:: Exercise description ::
Your answer must be an exact copy of the records, minus any pictures.

+-------+

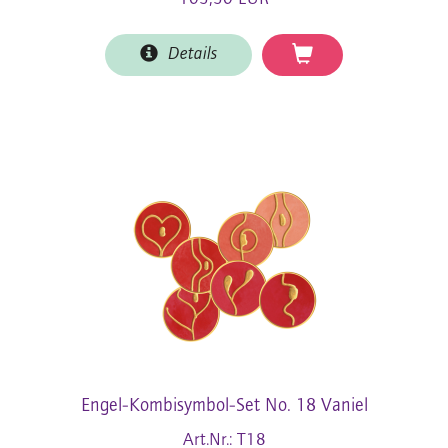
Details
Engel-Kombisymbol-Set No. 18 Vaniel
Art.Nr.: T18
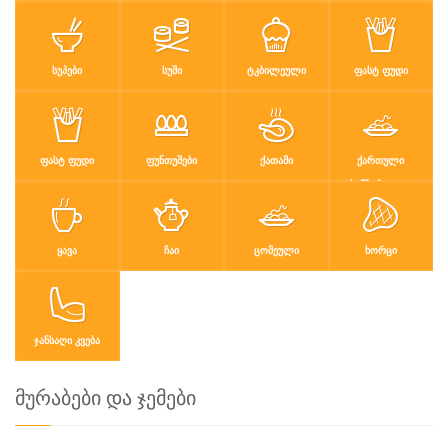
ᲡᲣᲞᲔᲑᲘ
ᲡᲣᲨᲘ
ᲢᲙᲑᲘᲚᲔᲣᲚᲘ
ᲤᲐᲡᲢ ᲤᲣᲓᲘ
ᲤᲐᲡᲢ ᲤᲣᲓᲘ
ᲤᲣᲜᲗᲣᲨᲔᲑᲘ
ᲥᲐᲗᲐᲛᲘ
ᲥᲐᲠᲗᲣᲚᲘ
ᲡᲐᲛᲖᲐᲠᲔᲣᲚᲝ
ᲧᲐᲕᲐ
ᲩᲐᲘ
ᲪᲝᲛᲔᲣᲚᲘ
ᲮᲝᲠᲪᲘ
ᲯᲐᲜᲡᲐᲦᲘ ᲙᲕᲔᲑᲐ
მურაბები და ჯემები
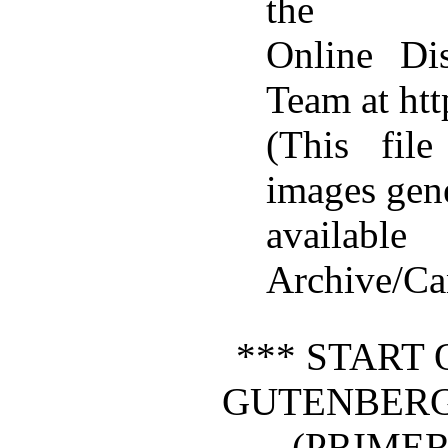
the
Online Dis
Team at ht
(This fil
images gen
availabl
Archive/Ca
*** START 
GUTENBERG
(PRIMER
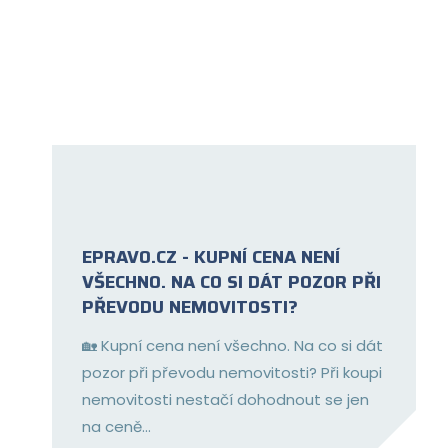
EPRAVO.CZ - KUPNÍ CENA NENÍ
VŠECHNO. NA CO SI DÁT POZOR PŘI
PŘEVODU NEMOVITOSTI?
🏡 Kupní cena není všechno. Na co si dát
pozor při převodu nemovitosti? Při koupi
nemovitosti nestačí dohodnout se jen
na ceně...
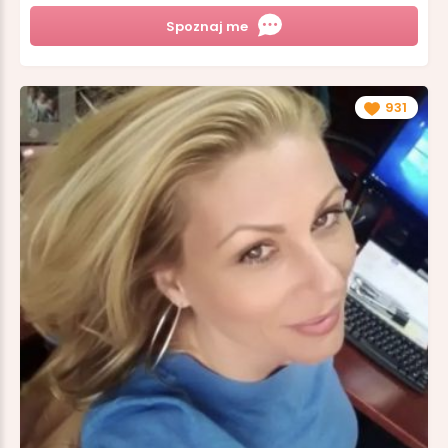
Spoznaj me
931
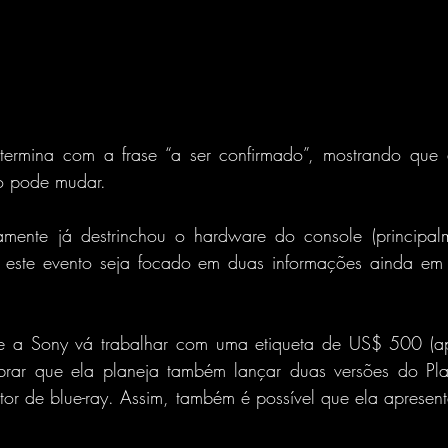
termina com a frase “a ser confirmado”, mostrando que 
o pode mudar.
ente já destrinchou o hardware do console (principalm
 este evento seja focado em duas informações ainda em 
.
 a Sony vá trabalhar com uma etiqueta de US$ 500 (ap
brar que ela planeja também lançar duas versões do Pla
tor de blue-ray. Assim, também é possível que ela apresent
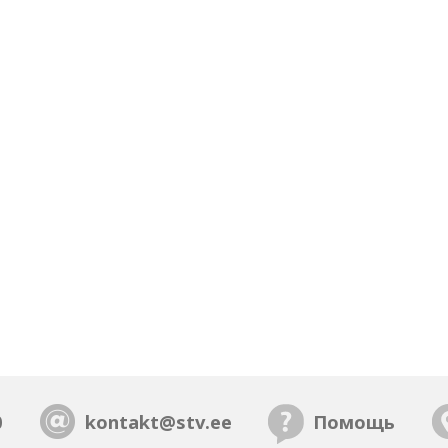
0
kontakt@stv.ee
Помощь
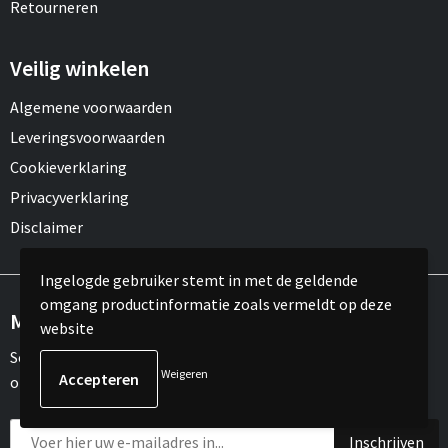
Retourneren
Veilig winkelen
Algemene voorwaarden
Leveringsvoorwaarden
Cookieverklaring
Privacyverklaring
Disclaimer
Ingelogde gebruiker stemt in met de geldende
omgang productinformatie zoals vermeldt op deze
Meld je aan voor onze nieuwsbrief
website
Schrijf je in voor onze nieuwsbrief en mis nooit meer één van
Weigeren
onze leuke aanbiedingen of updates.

+-------+

:: Problem solution ::
Details
Engel-Kombisymbol-Set No. 18 Vaniel
Art.Nr.: T18
ᲡᲣᲞᲔᲑᲘ
ᲡᲣᲨᲘ
ᲢᲙᲑᲘᲚᲔᲣᲚᲘ
ᲤᲐᲡᲢ ᲤᲣᲓᲘ
ᲤᲐᲡᲢ ᲤᲣᲓᲘ
ᲤᲣᲜᲗᲣᲨᲔᲑᲘ
ᲥᲐᲗᲐᲛᲘ
ᲥᲐᲠᲗᲣᲚᲘ
ᲡᲐᲛᲖᲐᲠᲔᲣᲚᲝ
ᲧᲐᲕᲐ
ᲩᲐᲘ
ᲪᲝᲛᲔᲣᲚᲘ
ᲮᲝᲠᲪᲘ
ᲯᲐᲜᲡᲐᲦᲘ ᲙᲕᲔᲑᲐ
მურაბები და ჯემები
the
Online Dis
Team at ht
(This fil
images gen
availabl
Archive/Ca
*** START 
GUTENBERG
(PRIMER
EPRAVO.CZ - KUPNÍ CENA NENÍ
VŠECHNO. NA CO SI DÁT POZOR PŘI
PŘEVODU NEMOVITOSTI?
🏡 Kupní cena není všechno. Na co si dát
pozor při převodu nemovitosti? Při koupi
nemovitosti nestačí dohodnout se jen
na ceně...
Spoznaj me
931
termina com a frase “a ser confirmado”, mostrando que 
o pode mudar.
ente já destrinchou o hardware do console (principalm
 este evento seja focado em duas informações ainda em 
.
 a Sony vá trabalhar com uma etiqueta de US$ 500 (ap
brar que ela planeja também lançar duas versões do Pla
tor de blue-ray. Assim, também é possível que ela apresent
0
kontakt@stv.ee
Помощь
Retourneren
Veilig winkelen
Algemene voorwaarden
Leveringsvoorwaarden
Cookieverklaring
Privacyverklaring
Disclaimer
Ingelogde gebruiker stemt in met de geldende
omgang productinformatie zoals vermeldt op deze
Meld je aan voor onze nieuwsbrief
website
Schrijf je in voor onze nieuwsbrief en mis nooit meer één van
Weigeren
onze leuke aanbiedingen of updates.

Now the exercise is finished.